Please reproduce every line of the data below word for word, with no change to any character.

-- start --

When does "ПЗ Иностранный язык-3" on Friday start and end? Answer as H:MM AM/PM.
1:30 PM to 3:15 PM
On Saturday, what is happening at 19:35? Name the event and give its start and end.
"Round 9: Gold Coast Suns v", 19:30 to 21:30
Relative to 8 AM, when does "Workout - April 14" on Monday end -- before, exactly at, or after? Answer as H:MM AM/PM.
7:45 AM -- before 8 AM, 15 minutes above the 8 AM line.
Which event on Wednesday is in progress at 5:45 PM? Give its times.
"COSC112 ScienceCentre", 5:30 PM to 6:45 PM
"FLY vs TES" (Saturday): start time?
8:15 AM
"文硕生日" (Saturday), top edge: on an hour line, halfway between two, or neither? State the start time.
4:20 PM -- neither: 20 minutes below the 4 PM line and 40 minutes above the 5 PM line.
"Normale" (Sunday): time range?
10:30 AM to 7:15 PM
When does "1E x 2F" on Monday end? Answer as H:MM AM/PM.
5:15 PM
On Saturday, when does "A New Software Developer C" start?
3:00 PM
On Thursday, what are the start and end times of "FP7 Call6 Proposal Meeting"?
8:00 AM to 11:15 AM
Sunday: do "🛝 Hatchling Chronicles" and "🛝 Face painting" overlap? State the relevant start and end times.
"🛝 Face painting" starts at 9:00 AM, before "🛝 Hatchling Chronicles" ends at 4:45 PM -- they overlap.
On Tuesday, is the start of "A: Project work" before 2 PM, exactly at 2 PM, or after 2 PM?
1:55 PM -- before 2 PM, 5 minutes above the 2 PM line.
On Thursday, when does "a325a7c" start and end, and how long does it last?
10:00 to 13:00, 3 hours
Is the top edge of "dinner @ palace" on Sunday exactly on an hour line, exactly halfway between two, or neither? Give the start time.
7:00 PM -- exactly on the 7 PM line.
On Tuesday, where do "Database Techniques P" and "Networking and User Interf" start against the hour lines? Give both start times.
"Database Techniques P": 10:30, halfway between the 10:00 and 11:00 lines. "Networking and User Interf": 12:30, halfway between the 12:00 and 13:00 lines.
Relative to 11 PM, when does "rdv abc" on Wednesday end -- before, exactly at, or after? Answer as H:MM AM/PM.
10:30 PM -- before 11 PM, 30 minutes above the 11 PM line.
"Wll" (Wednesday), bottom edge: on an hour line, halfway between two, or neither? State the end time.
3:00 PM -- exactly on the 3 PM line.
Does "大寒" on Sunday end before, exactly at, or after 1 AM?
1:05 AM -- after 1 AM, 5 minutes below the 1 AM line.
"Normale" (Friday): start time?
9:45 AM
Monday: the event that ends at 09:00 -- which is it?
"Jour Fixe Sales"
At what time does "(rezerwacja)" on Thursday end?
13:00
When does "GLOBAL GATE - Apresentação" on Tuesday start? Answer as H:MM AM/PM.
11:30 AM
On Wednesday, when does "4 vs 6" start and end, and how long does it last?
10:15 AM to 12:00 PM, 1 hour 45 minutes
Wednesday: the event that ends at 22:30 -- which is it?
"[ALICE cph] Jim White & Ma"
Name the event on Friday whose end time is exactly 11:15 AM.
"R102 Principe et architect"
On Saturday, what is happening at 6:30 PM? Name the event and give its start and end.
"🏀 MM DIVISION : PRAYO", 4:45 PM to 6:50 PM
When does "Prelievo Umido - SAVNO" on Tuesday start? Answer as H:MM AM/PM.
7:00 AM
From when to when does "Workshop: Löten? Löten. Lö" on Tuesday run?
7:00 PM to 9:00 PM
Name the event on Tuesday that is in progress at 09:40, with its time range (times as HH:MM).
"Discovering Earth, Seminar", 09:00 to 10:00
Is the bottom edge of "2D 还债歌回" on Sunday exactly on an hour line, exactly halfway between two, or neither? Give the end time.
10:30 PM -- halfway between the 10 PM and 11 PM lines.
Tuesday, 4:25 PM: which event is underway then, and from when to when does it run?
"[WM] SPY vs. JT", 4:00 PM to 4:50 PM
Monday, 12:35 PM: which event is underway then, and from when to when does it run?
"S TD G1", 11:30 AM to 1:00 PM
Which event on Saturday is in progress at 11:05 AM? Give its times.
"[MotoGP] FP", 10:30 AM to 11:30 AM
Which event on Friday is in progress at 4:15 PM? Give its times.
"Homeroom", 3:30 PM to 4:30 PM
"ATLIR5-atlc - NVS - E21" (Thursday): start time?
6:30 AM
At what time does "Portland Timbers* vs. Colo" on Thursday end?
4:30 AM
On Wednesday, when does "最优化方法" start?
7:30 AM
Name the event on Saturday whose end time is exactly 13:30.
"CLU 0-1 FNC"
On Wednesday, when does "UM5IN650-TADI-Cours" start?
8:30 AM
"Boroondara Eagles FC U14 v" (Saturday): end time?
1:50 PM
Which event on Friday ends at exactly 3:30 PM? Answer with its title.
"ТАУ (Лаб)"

-- end --

▶ _TASK RESPONSE_:
When does "ПЗ Иностранный язык-3" on Friday start and end? Answer as H:MM AM/PM.
1:30 PM to 3:15 PM
On Saturday, what is happening at 19:35? Name the event and give its start and end.
"Round 9: Gold Coast Suns v", 19:30 to 21:30
Relative to 8 AM, when does "Workout - April 14" on Monday end -- before, exactly at, or after? Answer as H:MM AM/PM.
7:45 AM -- before 8 AM, 15 minutes above the 8 AM line.
Which event on Wednesday is in progress at 5:45 PM? Give its times.
"COSC112 ScienceCentre", 5:30 PM to 6:45 PM
"FLY vs TES" (Saturday): start time?
8:15 AM
"文硕生日" (Saturday), top edge: on an hour line, halfway between two, or neither? State the start time.
4:20 PM -- neither: 20 minutes below the 4 PM line and 40 minutes above the 5 PM line.
"Normale" (Sunday): time range?
10:30 AM to 7:15 PM
When does "1E x 2F" on Monday end? Answer as H:MM AM/PM.
5:15 PM
On Saturday, when does "A New Software Developer C" start?
3:00 PM
On Thursday, what are the start and end times of "FP7 Call6 Proposal Meeting"?
8:00 AM to 11:15 AM
Sunday: do "🛝 Hatchling Chronicles" and "🛝 Face painting" overlap? State the relevant start and end times.
"🛝 Face painting" starts at 9:00 AM, before "🛝 Hatchling Chronicles" ends at 4:45 PM -- they overlap.
On Tuesday, is the start of "A: Project work" before 2 PM, exactly at 2 PM, or after 2 PM?
1:55 PM -- before 2 PM, 5 minutes above the 2 PM line.
On Thursday, when does "a325a7c" start and end, and how long does it last?
10:00 to 13:00, 3 hours
Is the top edge of "dinner @ palace" on Sunday exactly on an hour line, exactly halfway between two, or neither? Give the start time.
7:00 PM -- exactly on the 7 PM line.
On Tuesday, where do "Database Techniques P" and "Networking and User Interf" start against the hour lines? Give both start times.
"Database Techniques P": 10:30, halfway between the 10:00 and 11:00 lines. "Networking and User Interf": 12:30, halfway between the 12:00 and 13:00 lines.
Relative to 11 PM, when does "rdv abc" on Wednesday end -- before, exactly at, or after? Answer as H:MM AM/PM.
10:30 PM -- before 11 PM, 30 minutes above the 11 PM line.
"Wll" (Wednesday), bottom edge: on an hour line, halfway between two, or neither? State the end time.
3:00 PM -- exactly on the 3 PM line.
Does "大寒" on Sunday end before, exactly at, or after 1 AM?
1:05 AM -- after 1 AM, 5 minutes below the 1 AM line.
"Normale" (Friday): start time?
9:45 AM
Monday: the event that ends at 09:00 -- which is it?
"Jour Fixe Sales"
At what time does "(rezerwacja)" on Thursday end?
13:00
When does "GLOBAL GATE - Apresentação" on Tuesday start? Answer as H:MM AM/PM.
11:30 AM
On Wednesday, when does "4 vs 6" start and end, and how long does it last?
10:15 AM to 12:00 PM, 1 hour 45 minutes
Wednesday: the event that ends at 22:30 -- which is it?
"[ALICE cph] Jim White & Ma"
Name the event on Friday whose end time is exactly 11:15 AM.
"R102 Principe et architect"
On Saturday, what is happening at 6:30 PM? Name the event and give its start and end.
"🏀 MM DIVISION : PRAYO", 4:45 PM to 6:50 PM
When does "Prelievo Umido - SAVNO" on Tuesday start? Answer as H:MM AM/PM.
7:00 AM
From when to when does "Workshop: Löten? Löten. Lö" on Tuesday run?
7:00 PM to 9:00 PM
Name the event on Tuesday that is in progress at 09:40, with its time range (times as HH:MM).
"Discovering Earth, Seminar", 09:00 to 10:00
Is the bottom edge of "2D 还债歌回" on Sunday exactly on an hour line, exactly halfway between two, or neither? Give the end time.
10:30 PM -- halfway between the 10 PM and 11 PM lines.
Tuesday, 4:25 PM: which event is underway then, and from when to when does it run?
"[WM] SPY vs. JT", 4:00 PM to 4:50 PM
Monday, 12:35 PM: which event is underway then, and from when to when does it run?
"S TD G1", 11:30 AM to 1:00 PM
Which event on Saturday is in progress at 11:05 AM? Give its times.
"[MotoGP] FP", 10:30 AM to 11:30 AM
Which event on Friday is in progress at 4:15 PM? Give its times.
"Homeroom", 3:30 PM to 4:30 PM
"ATLIR5-atlc - NVS - E21" (Thursday): start time?
6:30 AM
At what time does "Portland Timbers* vs. Colo" on Thursday end?
4:30 AM
On Wednesday, when does "最优化方法" start?
7:30 AM
Name the event on Saturday whose end time is exactly 13:30.
"CLU 0-1 FNC"
On Wednesday, when does "UM5IN650-TADI-Cours" start?
8:30 AM
"Boroondara Eagles FC U14 v" (Saturday): end time?
1:50 PM
Which event on Friday ends at exactly 3:30 PM? Answer with its title.
"ТАУ (Лаб)"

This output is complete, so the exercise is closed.